ある小説に出てきた作家がこんな不満を言っていた(何の小説か忘れてしったのだが)。
「私が小説の中にリンゴを登場させると、みんなそれはトマトを表していると言う。私がトマトを登場させると、みんなそれはリンゴを表していると言う」
「ウサギとカメ」の原話
そういう読み方が楽しい人は、そうすればいいが、私は素直に書いてあるままを読んでいいと思う。
「ウサギとカメ」のような寓話でさえ、それはもちろん、ウサギとカメは人間を表しているのだろうが、そんなことは考えなくても、ウサギとカメとして読んで面白いはずだ。むしろ、二人のおじさんの話として読んだりしたら、すごくつまらない。
教訓を読み取る必要もないと思う。よく知られている「ウサギとカメ」の教訓は「おごらずに努力する者が物事を達成できる」というようなことだろう。

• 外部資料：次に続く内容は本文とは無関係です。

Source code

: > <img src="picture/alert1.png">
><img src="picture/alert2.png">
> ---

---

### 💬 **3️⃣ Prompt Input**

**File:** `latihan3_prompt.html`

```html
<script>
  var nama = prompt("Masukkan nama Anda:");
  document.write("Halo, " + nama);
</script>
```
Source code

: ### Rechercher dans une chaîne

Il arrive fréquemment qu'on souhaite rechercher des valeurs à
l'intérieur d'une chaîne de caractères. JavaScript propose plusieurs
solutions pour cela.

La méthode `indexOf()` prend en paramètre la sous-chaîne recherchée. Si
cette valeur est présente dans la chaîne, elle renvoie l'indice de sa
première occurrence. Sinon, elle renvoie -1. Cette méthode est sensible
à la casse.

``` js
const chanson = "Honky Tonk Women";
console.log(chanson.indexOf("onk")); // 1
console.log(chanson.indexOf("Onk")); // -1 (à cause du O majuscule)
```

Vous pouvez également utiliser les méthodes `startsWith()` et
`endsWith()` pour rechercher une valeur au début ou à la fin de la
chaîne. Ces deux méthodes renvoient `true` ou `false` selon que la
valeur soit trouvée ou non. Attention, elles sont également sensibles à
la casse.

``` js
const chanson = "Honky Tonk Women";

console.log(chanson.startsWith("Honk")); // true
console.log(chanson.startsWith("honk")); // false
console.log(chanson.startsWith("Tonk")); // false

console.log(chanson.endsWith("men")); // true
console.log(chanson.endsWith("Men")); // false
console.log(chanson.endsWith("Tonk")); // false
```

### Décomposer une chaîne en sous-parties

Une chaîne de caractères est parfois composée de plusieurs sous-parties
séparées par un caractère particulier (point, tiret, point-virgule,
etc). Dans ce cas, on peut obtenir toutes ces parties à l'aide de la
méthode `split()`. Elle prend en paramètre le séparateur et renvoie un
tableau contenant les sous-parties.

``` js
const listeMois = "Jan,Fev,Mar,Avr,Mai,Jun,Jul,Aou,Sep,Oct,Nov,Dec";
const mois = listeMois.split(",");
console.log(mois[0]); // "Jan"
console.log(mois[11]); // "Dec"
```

しかし、「ウサギとカメ」の話の発祥はアフリカで、じつはもともとはかなりちがっている。
ウサギと競争することになったカメは、前の晩から、親戚一同を集めて、競争する道のわきの草むらに一定間隔で親戚たちに隠れていてもらう。で、競争のときに、もう引き離しただろうとウサギがふり向くたびに、そばの草むらからさっと飛び出して、「すぐ後ろにいるよ」と言ってもらうのだ。いくら走ってもカメを引き離せないとあせったウサギは、心臓が破裂して死んでしまうのである。
教訓をもし取り出すとすれば、「策略を使う者のほうが勝つ」ということになる。ぜんぜんちがう教訓になるわけだ。
つまり、教訓がもとにあって、話が作られたわけではない。話がまずあって、教訓を得たい人はそこから得ているだけなのだ。
だから、読み方は自由だ。
「本当の意味」幻想
私は難病になったときに『変身』を読んで、難病患者のドキュメンタリーだと思った。
しかしそれは「『変身』はじつは難病患者のことを書いてある」というわけではない。
勝手に自分なりに読んでいいのである。
いろんな〝自分〟にあてはまるのだ。
そこに文学の力がある。
そう気がついてからは、「本当の意味」幻想に惑わされることなく、文学を読めるようになった。
何かを見て、別の何かについて知るのも面白いが、何かを見て、ただその何かだけを知るのも、また面白いものだ。